South America, who were found to produce MPB (Música Popular Brasileira or ‘Popular Brazilian Music’ in English) more than anything else, had some genres crop up that didn’t appear anywhere else on the planet – most notably Latin subgenres.
Brazil were big producers of MPB, a local post-bossa nova style of urban music with themes reminiscent samba, samba-canção and baião. Venezuela followed suit with the trend of Pop music in the South, favouring Ballad music above all else.
Their Colombian neighbours however, were some of the only ones in South America to produce Latin music over everything else. Likewise, Uruguay also found Latin to be one of their top genres, but it was tied alongside Metal music and Folk music – they must enjoy quite the variety!
The further south you go, the more Classical and Rock subgenres appeared. Chile in fact was tied between them, with Paraguay’s top genre being Classical and Argentina preferring Pop Rock with musicians like Fito Páez and Charly García achieving huge success.

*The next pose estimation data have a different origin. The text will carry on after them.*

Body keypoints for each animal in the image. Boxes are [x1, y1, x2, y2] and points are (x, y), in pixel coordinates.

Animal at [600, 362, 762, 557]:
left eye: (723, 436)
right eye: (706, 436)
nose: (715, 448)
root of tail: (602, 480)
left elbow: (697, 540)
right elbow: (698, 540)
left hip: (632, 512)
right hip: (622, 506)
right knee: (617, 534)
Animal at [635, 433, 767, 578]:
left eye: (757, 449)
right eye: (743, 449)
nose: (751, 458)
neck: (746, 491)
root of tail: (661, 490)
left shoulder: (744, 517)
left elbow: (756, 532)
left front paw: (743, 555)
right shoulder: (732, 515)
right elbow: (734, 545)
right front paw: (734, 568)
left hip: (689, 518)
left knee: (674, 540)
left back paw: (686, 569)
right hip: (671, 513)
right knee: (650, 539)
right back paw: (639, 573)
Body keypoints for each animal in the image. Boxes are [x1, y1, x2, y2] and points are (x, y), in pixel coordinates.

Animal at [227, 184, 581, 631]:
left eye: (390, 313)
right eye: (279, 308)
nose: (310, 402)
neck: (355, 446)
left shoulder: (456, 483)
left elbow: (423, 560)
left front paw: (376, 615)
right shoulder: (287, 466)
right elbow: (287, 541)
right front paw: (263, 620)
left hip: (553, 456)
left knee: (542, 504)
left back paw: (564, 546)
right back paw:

Peru, on the other hand, stood out as lovers of Folk music.
Unfortunately, we didn’t have enough data on the majority of their countries and therefore the maps would have been more incomplete than complete. An additional map wouldn’t have added to the experience.
Instead, you can view the list of their top genres below, or explore the global map at the top!
We took a sample of over 35’000 musicians from around the world, matching the main genres of their music to their country of origin/ place of birth.